• Text
====================

Photo of the Week - January 28, 2013

Stranger in a Strange Land
Old School Pizzeria
Olympia, WA

January 28, 2013

Photo of the Week - January 21, 2013

Lake View Cemetery as seen on a foggy winter morning
Seattle, WA

January 21, 2013

Dew Covered Rose
Lake View Cemetery

Photo of the Week _ January 18, 2013

Glaucous-winged Gull pursuing
Female Common Merganser with Fish

Budd Inlet
Olympia, Washington
January 18, 2013

There is a large group of Common Mergansers who overwinter on Budd Inlet of Puget Sound In Olympia. It is not unusually to see them swimming in groups of twenty to fifty. The female Mergansers make a elegant sight, parading with their red head plumage extended.

Glaucous-winged Gulls are equally common around South Puget Sound. They spend much of their time looking opportunistically for a free meal - or at least one that takes minimal effort.

On a cold winter morning, while watching all sorts of diving ducks, I was witness to a chase that would make a Hollywood cinematographer proud. The Merganser bobbed and weaved while the Gull swooped and chased. Ultimately, the gull won the day and settled in to feast on someone else's fish breakfast.

Here is a video which portrays the full sequence of events.
The whole chase was over in less than 30 seconds.
Click on this link to see the high resolution version of this video

Photo of the Week - January 11, 2013

Silhouette of Ring-necked ducks swimming
against a backdrop of winter sunlight
Capitol Lake
Olympia, WA
January 11, 2013

The cold crisp days and angular sunlight of our Mid-January cold spell made for excellent photographic opportunities. Bundling up against the cold winds and low temperatures, I was able to spend many a glorious hour outside observing the wintering ducks.

Capitol Lake is a favored wintering spot for fresh water dabbling and diving ducks. Large rafts of coots, flocks of widgeons and groups of Scaups and Ring-necked ducks are a common sight. It is a marvel to watch as the Ring-necked ducks and Scaups dive and forage. And, if they become alarmed, they will take off from the surface of the lake en masse, fly a few hundred yards and then land again on the lake to resume their feeding.

====================

• Source material
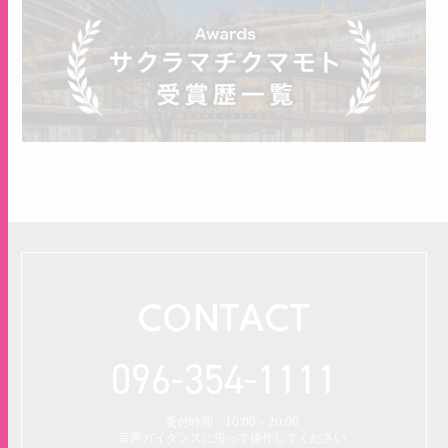
CONTACT
096-354-1111
受付時間：10:00～20:00
音声ガイダンスに沿って操作してください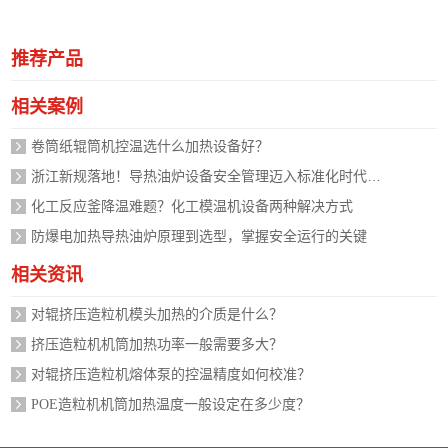
推荐产品
相关案例
卷筒纸辊筒机控温选什么加热设备好？
浙江新规落地！导热油炉设备安全管理迈入标准化时代，企业如何应对？
化工反应釜降温难题？化工模温机设备两种解决方式
防爆电加热导热油炉原理到选型，掌握安全运行的关键
相关资讯
对辊挤压造粒机模头加热的介质是什么？
挤压造粒机机筒加热功率一般需要多大？
对辊挤压造粒机熔体泵的控温精度如何校准？
POE造粒机机筒加热温度一般设定在多少度？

====================

• Action item
In the photo-of-the-week text, how long did the chase between the gull and the merganser last?

• Problem solution
Less than 30 seconds.